▸ Work to be completed: Copy out the material below, changing each "pose" to "camera" and leaving everything else as it is. Skip the pictures.

┏━━

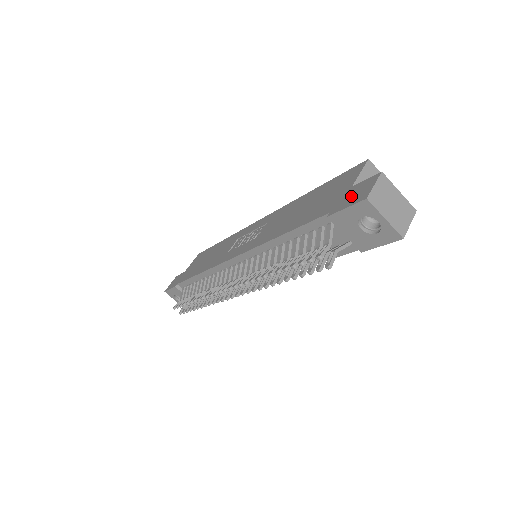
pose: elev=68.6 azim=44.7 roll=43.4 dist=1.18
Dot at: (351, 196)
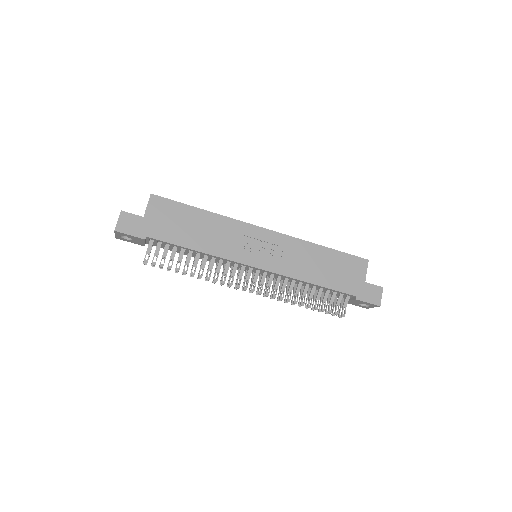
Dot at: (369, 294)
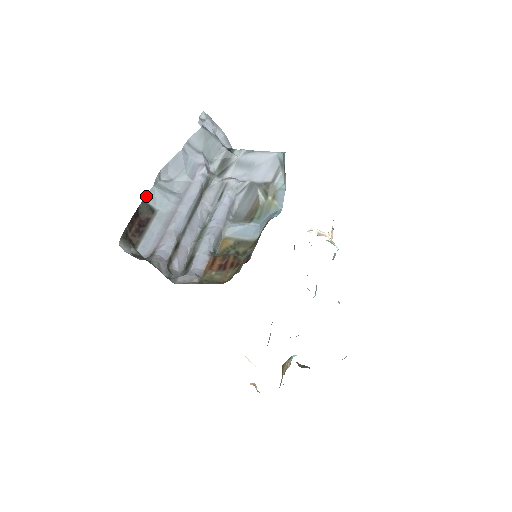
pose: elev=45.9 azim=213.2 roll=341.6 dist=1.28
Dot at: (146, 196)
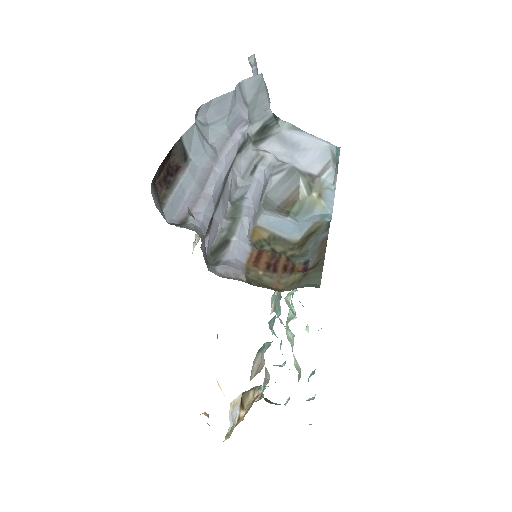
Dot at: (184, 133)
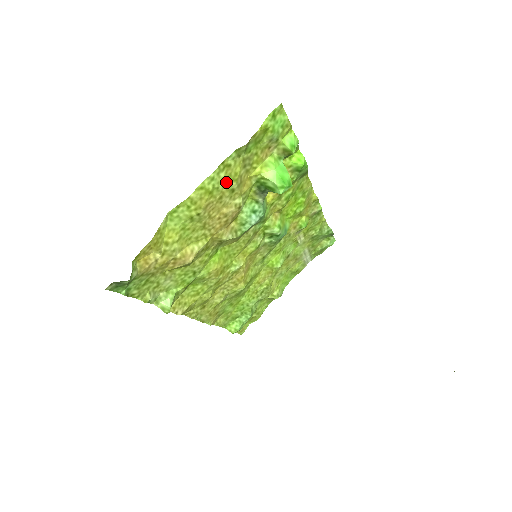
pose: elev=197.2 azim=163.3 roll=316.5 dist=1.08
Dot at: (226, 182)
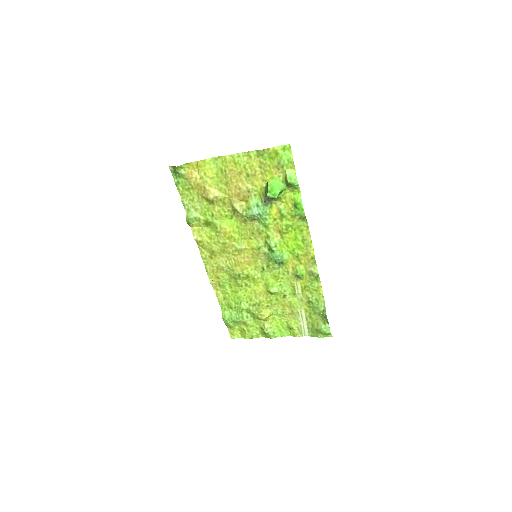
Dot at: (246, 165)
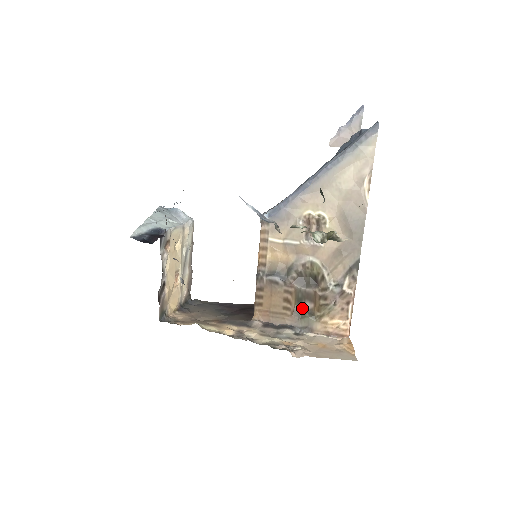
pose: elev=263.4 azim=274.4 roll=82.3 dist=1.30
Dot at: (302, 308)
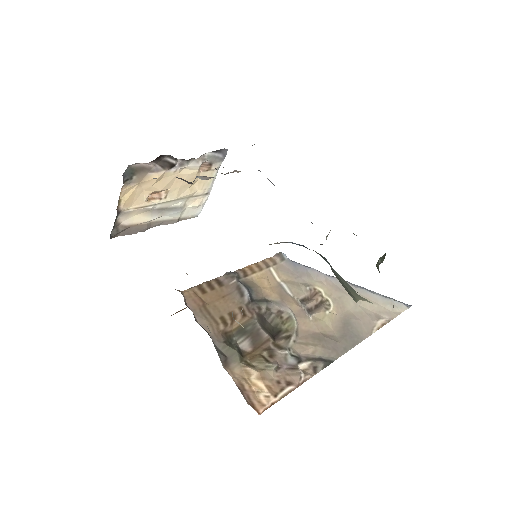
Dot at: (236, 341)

┗━━

▸ Task solution:
camera: elev=68.6 azim=44.7 roll=43.4 dist=1.18
Dot at: (351, 196)
Dot at: (369, 294)
camera: elev=45.9 azim=213.2 roll=341.6 dist=1.28
Dot at: (146, 196)
Dot at: (184, 133)
camera: elev=197.2 azim=163.3 roll=316.5 dist=1.08
Dot at: (226, 182)
Dot at: (246, 165)
camera: elev=263.4 azim=274.4 roll=82.3 dist=1.30
Dot at: (302, 308)
Dot at: (236, 341)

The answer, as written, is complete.